そんな時のためのスクリプトを作成してみました。

ROUND.mel

シチュエーションに合わせて専用に作るのもなんなので、四捨五入しかしない単体機能です。

アニメーションを作っている時なんかは、こんな感じのスクリプトで呼び出すと良いかもしれないです。

{
    string $sel[]=`ls -sl -typ "transform"`;
    
    for( $e in $sel )
    {
        string $attrs[]=`listAttr -k -se -w $e`;
        for( $attr in $attrs )
        {
            string $NA=($e+"."+$attr);
            float $v=ROUND(`getAttr $NA`,2);
            
            setAttr $NA $v;
            
        }
        
    }
    
}

上のスクリプトを実行すると、channelBoxの数値がこんな感じになります。



まぁ、.maファイルへ保存すると希望の桁数で保存されているとは限らないので気休め程度なのですがね・・・。

------
pythonコマンドを使用することで簡単に処理する事ができます。

2017年9月11日月曜日

良く使う処理はコマンドで

dirnameなんかもそうですが、良く使う処理は既にコマンド化されていたりするみたいです。

まずは親のオブジェクト名を取得する処理。
{
   string $p[]=listRelatives -p $current`;
   print("\n"+$p[0]+"\n");

}
listRelativesは文字配列を返すため、いったん配列に代入しないといけないのは頂けません。
コレの代替コマンドは
{
    string $p = firstParentOf( $current );
    print("\n"+$p+"\n");

}
文字列で返ってくるのは中々良いのですが、オブジェクト名がロングネームでしか返ってこないので注意。


こういう時など、ロング名をショート名に変更したい場合、
{
    string $tmp[]= stringToStringArray( $long,"|" );
    string $short=$tmp[size($tmp)-1];

    print("\n"+$short+"\n");

}
こんな感じで配列の最後に入った値を取得するみたいな、なかなかの面倒くささ。
ネームスペースも外したい場合、更に複雑になりますね。

でも、この処理にも、こんなそのまんまの名称のコマンドが・・・。
{
    string $short = shortNameOf( $long );

    print("\n"+$short+"\n");
}
ただし、ネームスペースは分離できないようなので、その部分は自前で処理するしかなさそうです。

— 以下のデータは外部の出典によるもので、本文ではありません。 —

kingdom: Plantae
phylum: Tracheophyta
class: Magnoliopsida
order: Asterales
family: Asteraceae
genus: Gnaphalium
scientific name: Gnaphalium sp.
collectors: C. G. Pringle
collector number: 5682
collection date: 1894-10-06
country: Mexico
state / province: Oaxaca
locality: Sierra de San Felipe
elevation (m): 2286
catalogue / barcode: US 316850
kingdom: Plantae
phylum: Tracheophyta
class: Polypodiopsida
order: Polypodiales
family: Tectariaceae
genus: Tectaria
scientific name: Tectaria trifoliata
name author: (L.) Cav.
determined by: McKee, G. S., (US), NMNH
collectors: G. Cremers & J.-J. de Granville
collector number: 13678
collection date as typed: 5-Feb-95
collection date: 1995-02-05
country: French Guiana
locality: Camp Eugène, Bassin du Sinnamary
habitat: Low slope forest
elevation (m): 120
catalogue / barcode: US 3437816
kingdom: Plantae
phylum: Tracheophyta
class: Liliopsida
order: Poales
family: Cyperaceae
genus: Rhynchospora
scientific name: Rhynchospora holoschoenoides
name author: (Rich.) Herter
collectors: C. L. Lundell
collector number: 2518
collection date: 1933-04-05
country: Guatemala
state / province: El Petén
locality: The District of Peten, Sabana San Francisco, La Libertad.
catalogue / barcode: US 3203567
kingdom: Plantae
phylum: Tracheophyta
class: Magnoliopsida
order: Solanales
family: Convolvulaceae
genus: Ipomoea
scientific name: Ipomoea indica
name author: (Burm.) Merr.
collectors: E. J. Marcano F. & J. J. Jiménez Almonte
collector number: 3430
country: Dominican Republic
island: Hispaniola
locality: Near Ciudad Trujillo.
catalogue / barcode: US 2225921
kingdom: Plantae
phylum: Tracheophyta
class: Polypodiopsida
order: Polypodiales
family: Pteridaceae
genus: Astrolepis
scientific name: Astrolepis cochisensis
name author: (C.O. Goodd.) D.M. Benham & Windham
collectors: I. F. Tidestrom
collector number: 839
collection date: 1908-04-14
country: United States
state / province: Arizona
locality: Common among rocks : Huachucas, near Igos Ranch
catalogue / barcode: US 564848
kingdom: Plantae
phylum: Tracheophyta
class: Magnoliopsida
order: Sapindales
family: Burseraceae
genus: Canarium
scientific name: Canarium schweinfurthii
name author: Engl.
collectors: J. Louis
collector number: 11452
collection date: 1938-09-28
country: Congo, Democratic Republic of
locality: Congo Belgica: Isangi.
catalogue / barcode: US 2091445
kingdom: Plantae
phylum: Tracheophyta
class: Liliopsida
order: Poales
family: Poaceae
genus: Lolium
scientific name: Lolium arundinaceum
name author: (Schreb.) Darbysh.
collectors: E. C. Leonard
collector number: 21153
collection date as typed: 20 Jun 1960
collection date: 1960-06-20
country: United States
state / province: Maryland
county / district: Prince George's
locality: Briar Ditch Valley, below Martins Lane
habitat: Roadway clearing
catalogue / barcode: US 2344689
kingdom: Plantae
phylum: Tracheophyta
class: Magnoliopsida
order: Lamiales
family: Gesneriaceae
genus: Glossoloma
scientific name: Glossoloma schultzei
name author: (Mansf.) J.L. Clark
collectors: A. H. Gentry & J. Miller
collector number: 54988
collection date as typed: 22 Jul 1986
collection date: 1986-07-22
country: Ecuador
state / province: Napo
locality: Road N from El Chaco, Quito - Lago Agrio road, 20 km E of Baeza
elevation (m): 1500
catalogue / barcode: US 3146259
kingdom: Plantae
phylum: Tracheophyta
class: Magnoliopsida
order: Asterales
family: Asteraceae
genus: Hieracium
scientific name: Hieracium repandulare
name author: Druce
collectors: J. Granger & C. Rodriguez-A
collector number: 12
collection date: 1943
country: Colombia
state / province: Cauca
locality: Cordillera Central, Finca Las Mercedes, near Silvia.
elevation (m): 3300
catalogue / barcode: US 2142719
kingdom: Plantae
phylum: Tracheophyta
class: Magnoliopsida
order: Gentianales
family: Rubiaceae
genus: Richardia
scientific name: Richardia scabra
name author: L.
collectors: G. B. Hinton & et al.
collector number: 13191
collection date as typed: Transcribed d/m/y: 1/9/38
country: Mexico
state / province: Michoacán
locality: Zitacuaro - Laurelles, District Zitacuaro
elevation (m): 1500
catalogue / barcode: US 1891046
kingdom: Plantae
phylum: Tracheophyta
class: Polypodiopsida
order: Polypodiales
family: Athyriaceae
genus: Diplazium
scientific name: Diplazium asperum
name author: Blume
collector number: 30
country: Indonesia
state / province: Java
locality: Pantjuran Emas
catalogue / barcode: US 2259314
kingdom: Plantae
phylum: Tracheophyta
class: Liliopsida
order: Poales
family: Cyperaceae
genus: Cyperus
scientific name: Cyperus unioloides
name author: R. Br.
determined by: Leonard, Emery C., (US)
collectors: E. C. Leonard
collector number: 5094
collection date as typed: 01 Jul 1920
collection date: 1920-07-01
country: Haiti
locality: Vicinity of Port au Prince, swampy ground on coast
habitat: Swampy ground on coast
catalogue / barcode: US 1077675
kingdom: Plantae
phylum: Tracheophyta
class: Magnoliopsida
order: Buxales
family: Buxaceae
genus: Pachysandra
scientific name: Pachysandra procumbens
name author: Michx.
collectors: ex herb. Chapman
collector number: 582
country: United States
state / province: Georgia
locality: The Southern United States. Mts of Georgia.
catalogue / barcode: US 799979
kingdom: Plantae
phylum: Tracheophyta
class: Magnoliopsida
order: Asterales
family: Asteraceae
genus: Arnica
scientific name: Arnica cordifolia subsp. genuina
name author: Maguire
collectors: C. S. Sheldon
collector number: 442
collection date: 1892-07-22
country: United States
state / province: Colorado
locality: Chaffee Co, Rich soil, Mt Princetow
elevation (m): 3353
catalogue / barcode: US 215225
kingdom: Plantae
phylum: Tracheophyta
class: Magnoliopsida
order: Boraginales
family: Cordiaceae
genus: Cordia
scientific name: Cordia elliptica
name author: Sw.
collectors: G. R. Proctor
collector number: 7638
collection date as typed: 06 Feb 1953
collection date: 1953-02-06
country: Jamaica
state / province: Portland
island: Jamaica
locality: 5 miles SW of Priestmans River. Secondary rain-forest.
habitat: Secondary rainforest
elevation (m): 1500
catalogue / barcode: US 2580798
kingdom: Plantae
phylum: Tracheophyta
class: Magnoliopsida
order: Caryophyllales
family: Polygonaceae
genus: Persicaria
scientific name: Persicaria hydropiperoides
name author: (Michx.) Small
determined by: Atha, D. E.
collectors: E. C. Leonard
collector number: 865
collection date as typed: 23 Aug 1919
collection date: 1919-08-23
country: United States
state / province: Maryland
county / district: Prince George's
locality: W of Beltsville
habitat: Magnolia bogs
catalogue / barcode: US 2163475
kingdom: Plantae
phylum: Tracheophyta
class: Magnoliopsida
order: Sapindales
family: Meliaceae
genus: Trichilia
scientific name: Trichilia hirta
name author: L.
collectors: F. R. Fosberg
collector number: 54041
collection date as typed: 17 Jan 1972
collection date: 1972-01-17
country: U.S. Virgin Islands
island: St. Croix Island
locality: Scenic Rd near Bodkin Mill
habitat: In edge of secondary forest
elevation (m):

plugNodeStrippedを使用するとDAGパスとネームスペースを一気に除去できます。
2017/09/20追記


で、いちばん欲しいコマンドなのですが、指定したオブジェクトがどんなタイプなのかを調べる処理。
nodeTypeで調べても大抵 "transform"と返ってきます。
なので、子のshapeノードからタイプを調べる必要があるわけですが、これに専用のコマンドは無いようで、自力で行う必要があるみたいなのですね。
こんな風に。
{
    string $shape[]=`listRelatives -c -pa -ni -s $target`;
    string $type=`nodeType $shape[0]`;

    print("\n"+$type+"\n");

}

まぁ、transformノードに色々ブラ下げていると、nodeTypeに渡す値が$shape[0]に特定できないというのが原因だとは思います。